### WORK INSTRUCTION
Would you repeat the data below exactly, taking out the images?

^^^^

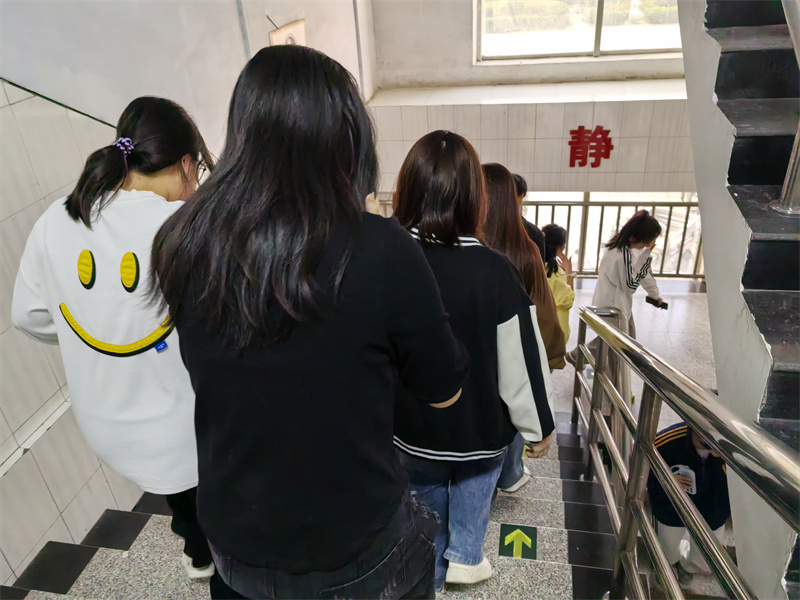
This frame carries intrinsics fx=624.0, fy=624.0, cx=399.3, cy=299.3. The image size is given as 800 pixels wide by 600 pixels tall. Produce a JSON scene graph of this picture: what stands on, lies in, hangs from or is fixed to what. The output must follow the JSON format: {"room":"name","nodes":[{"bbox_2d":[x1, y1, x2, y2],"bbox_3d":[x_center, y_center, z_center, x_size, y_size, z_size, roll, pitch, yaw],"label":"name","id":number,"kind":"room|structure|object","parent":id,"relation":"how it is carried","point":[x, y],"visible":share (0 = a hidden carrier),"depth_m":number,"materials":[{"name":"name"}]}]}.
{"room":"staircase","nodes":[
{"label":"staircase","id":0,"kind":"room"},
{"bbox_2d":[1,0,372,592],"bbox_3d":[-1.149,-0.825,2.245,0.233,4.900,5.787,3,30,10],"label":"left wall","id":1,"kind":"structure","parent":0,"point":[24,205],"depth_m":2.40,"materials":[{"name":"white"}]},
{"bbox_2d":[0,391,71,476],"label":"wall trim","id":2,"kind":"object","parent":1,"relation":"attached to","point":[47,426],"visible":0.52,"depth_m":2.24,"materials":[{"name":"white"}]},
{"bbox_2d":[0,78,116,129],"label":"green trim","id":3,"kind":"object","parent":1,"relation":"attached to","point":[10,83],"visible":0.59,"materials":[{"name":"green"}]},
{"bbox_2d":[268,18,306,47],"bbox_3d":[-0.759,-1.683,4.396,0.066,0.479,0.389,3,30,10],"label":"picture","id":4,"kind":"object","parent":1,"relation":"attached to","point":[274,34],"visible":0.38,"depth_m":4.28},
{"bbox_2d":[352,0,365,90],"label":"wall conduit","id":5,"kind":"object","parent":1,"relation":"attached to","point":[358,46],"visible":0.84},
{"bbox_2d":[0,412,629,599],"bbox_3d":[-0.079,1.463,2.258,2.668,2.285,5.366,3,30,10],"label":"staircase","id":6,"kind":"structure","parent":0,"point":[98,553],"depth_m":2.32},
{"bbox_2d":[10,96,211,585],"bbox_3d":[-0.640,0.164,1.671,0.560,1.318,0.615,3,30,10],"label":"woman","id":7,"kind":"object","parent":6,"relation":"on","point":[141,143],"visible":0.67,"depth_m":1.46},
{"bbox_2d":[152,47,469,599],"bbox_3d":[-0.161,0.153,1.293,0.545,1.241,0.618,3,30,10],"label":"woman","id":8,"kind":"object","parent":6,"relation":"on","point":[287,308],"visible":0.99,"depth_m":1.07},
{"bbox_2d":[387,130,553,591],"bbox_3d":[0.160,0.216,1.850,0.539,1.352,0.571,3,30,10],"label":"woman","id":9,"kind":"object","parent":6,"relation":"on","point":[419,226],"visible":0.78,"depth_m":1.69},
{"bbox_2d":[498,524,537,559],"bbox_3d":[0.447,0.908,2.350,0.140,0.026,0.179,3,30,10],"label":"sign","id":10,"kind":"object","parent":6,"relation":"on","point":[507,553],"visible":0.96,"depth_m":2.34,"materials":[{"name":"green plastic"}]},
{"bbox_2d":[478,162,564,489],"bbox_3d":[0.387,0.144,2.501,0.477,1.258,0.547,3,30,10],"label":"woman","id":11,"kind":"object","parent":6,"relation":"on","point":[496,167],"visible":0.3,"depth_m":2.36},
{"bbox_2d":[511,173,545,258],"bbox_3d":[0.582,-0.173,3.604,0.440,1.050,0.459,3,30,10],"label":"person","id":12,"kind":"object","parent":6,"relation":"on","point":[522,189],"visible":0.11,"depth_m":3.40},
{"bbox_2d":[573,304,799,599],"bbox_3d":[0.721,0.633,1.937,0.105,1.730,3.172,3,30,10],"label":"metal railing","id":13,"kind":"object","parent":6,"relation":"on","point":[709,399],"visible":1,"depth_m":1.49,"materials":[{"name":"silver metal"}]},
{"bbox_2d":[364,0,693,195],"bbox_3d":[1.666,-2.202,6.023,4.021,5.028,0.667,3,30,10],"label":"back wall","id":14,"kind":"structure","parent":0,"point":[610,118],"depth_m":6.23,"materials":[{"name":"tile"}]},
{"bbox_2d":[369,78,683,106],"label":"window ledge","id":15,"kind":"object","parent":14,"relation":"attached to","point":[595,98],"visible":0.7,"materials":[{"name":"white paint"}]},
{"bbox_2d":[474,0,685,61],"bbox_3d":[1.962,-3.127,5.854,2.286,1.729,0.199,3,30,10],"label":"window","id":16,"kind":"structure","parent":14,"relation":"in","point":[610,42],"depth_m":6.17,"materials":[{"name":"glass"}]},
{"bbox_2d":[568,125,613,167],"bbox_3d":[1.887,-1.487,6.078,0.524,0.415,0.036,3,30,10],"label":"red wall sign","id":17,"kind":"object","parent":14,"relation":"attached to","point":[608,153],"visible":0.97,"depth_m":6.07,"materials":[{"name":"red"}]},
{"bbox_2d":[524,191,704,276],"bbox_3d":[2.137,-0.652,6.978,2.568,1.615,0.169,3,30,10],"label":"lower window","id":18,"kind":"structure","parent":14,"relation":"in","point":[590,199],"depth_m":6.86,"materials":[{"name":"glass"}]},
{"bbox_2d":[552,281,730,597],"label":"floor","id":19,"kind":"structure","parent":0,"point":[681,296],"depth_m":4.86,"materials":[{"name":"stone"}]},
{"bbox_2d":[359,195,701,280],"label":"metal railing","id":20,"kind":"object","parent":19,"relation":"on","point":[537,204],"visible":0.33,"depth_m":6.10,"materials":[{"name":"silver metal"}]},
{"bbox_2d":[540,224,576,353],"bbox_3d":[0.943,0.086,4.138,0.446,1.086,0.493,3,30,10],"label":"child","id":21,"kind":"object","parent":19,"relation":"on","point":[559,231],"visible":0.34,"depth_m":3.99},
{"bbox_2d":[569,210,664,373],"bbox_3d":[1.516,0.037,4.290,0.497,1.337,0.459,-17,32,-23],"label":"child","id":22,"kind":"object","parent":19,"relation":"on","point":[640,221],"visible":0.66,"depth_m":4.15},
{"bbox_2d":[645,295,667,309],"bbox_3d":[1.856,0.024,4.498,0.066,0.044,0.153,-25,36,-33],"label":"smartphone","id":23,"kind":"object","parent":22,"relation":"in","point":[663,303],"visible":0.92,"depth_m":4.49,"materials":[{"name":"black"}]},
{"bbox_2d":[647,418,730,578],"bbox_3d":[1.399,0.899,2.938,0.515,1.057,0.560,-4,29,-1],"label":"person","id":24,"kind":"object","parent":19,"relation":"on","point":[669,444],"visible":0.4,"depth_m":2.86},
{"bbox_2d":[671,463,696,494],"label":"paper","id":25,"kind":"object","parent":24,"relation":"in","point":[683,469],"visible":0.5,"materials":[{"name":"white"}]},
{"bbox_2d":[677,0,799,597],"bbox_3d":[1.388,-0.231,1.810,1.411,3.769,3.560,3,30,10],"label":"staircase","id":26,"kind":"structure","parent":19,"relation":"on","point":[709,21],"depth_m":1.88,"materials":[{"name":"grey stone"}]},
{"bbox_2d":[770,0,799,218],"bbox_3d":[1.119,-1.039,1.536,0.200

^^^^

### ANSWER BOX
This frame carries intrinsics fx=624.0, fy=624.0, cx=399.3, cy=299.3. The image size is given as 800 pixels wide by 600 pixels tall. Produce a JSON scene graph of this picture: what stands on, lies in, hangs from or is fixed to what. The output must follow the JSON format: {"room":"name","nodes":[{"bbox_2d":[x1, y1, x2, y2],"bbox_3d":[x_center, y_center, z_center, x_size, y_size, z_size, roll, pitch, yaw],"label":"name","id":number,"kind":"room|structure|object","parent":id,"relation":"how it is carried","point":[x, y],"visible":share (0 = a hidden carrier),"depth_m":number,"materials":[{"name":"name"}]}]}.
{"room":"staircase","nodes":[
{"label":"staircase","id":0,"kind":"room"},
{"bbox_2d":[1,0,372,592],"bbox_3d":[-1.149,-0.825,2.245,0.233,4.900,5.787,3,30,10],"label":"left wall","id":1,"kind":"structure","parent":0,"point":[24,205],"depth_m":2.40,"materials":[{"name":"white"}]},
{"bbox_2d":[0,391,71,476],"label":"wall trim","id":2,"kind":"object","parent":1,"relation":"attached to","point":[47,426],"visible":0.52,"depth_m":2.24,"materials":[{"name":"white"}]},
{"bbox_2d":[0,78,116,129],"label":"green trim","id":3,"kind":"object","parent":1,"relation":"attached to","point":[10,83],"visible":0.59,"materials":[{"name":"green"}]},
{"bbox_2d":[268,18,306,47],"bbox_3d":[-0.759,-1.683,4.396,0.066,0.479,0.389,3,30,10],"label":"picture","id":4,"kind":"object","parent":1,"relation":"attached to","point":[274,34],"visible":0.38,"depth_m":4.28},
{"bbox_2d":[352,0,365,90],"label":"wall conduit","id":5,"kind":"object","parent":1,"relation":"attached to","point":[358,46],"visible":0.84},
{"bbox_2d":[0,412,629,599],"bbox_3d":[-0.079,1.463,2.258,2.668,2.285,5.366,3,30,10],"label":"staircase","id":6,"kind":"structure","parent":0,"point":[98,553],"depth_m":2.32},
{"bbox_2d":[10,96,211,585],"bbox_3d":[-0.640,0.164,1.671,0.560,1.318,0.615,3,30,10],"label":"woman","id":7,"kind":"object","parent":6,"relation":"on","point":[141,143],"visible":0.67,"depth_m":1.46},
{"bbox_2d":[152,47,469,599],"bbox_3d":[-0.161,0.153,1.293,0.545,1.241,0.618,3,30,10],"label":"woman","id":8,"kind":"object","parent":6,"relation":"on","point":[287,308],"visible":0.99,"depth_m":1.07},
{"bbox_2d":[387,130,553,591],"bbox_3d":[0.160,0.216,1.850,0.539,1.352,0.571,3,30,10],"label":"woman","id":9,"kind":"object","parent":6,"relation":"on","point":[419,226],"visible":0.78,"depth_m":1.69},
{"bbox_2d":[498,524,537,559],"bbox_3d":[0.447,0.908,2.350,0.140,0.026,0.179,3,30,10],"label":"sign","id":10,"kind":"object","parent":6,"relation":"on","point":[507,553],"visible":0.96,"depth_m":2.34,"materials":[{"name":"green plastic"}]},
{"bbox_2d":[478,162,564,489],"bbox_3d":[0.387,0.144,2.501,0.477,1.258,0.547,3,30,10],"label":"woman","id":11,"kind":"object","parent":6,"relation":"on","point":[496,167],"visible":0.3,"depth_m":2.36},
{"bbox_2d":[511,173,545,258],"bbox_3d":[0.582,-0.173,3.604,0.440,1.050,0.459,3,30,10],"label":"person","id":12,"kind":"object","parent":6,"relation":"on","point":[522,189],"visible":0.11,"depth_m":3.40},
{"bbox_2d":[573,304,799,599],"bbox_3d":[0.721,0.633,1.937,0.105,1.730,3.172,3,30,10],"label":"metal railing","id":13,"kind":"object","parent":6,"relation":"on","point":[709,399],"visible":1,"depth_m":1.49,"materials":[{"name":"silver metal"}]},
{"bbox_2d":[364,0,693,195],"bbox_3d":[1.666,-2.202,6.023,4.021,5.028,0.667,3,30,10],"label":"back wall","id":14,"kind":"structure","parent":0,"point":[610,118],"depth_m":6.23,"materials":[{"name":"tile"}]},
{"bbox_2d":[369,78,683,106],"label":"window ledge","id":15,"kind":"object","parent":14,"relation":"attached to","point":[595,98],"visible":0.7,"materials":[{"name":"white paint"}]},
{"bbox_2d":[474,0,685,61],"bbox_3d":[1.962,-3.127,5.854,2.286,1.729,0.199,3,30,10],"label":"window","id":16,"kind":"structure","parent":14,"relation":"in","point":[610,42],"depth_m":6.17,"materials":[{"name":"glass"}]},
{"bbox_2d":[568,125,613,167],"bbox_3d":[1.887,-1.487,6.078,0.524,0.415,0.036,3,30,10],"label":"red wall sign","id":17,"kind":"object","parent":14,"relation":"attached to","point":[608,153],"visible":0.97,"depth_m":6.07,"materials":[{"name":"red"}]},
{"bbox_2d":[524,191,704,276],"bbox_3d":[2.137,-0.652,6.978,2.568,1.615,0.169,3,30,10],"label":"lower window","id":18,"kind":"structure","parent":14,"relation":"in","point":[590,199],"depth_m":6.86,"materials":[{"name":"glass"}]},
{"bbox_2d":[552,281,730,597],"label":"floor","id":19,"kind":"structure","parent":0,"point":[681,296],"depth_m":4.86,"materials":[{"name":"stone"}]},
{"bbox_2d":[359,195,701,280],"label":"metal railing","id":20,"kind":"object","parent":19,"relation":"on","point":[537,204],"visible":0.33,"depth_m":6.10,"materials":[{"name":"silver metal"}]},
{"bbox_2d":[540,224,576,353],"bbox_3d":[0.943,0.086,4.138,0.446,1.086,0.493,3,30,10],"label":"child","id":21,"kind":"object","parent":19,"relation":"on","point":[559,231],"visible":0.34,"depth_m":3.99},
{"bbox_2d":[569,210,664,373],"bbox_3d":[1.516,0.037,4.290,0.497,1.337,0.459,-17,32,-23],"label":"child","id":22,"kind":"object","parent":19,"relation":"on","point":[640,221],"visible":0.66,"depth_m":4.15},
{"bbox_2d":[645,295,667,309],"bbox_3d":[1.856,0.024,4.498,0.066,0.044,0.153,-25,36,-33],"label":"smartphone","id":23,"kind":"object","parent":22,"relation":"in","point":[663,303],"visible":0.92,"depth_m":4.49,"materials":[{"name":"black"}]},
{"bbox_2d":[647,418,730,578],"bbox_3d":[1.399,0.899,2.938,0.515,1.057,0.560,-4,29,-1],"label":"person","id":24,"kind":"object","parent":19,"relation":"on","point":[669,444],"visible":0.4,"depth_m":2.86},
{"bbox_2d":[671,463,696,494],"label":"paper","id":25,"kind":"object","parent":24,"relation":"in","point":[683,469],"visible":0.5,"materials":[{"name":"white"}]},
{"bbox_2d":[677,0,799,597],"bbox_3d":[1.388,-0.231,1.810,1.411,3.769,3.560,3,30,10],"label":"staircase","id":26,"kind":"structure","parent":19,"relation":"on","point":[709,21],"depth_m":1.88,"materials":[{"name":"grey stone"}]},
{"bbox_2d":[770,0,799,218],"bbox_3d":[1.119,-1.039,1.536,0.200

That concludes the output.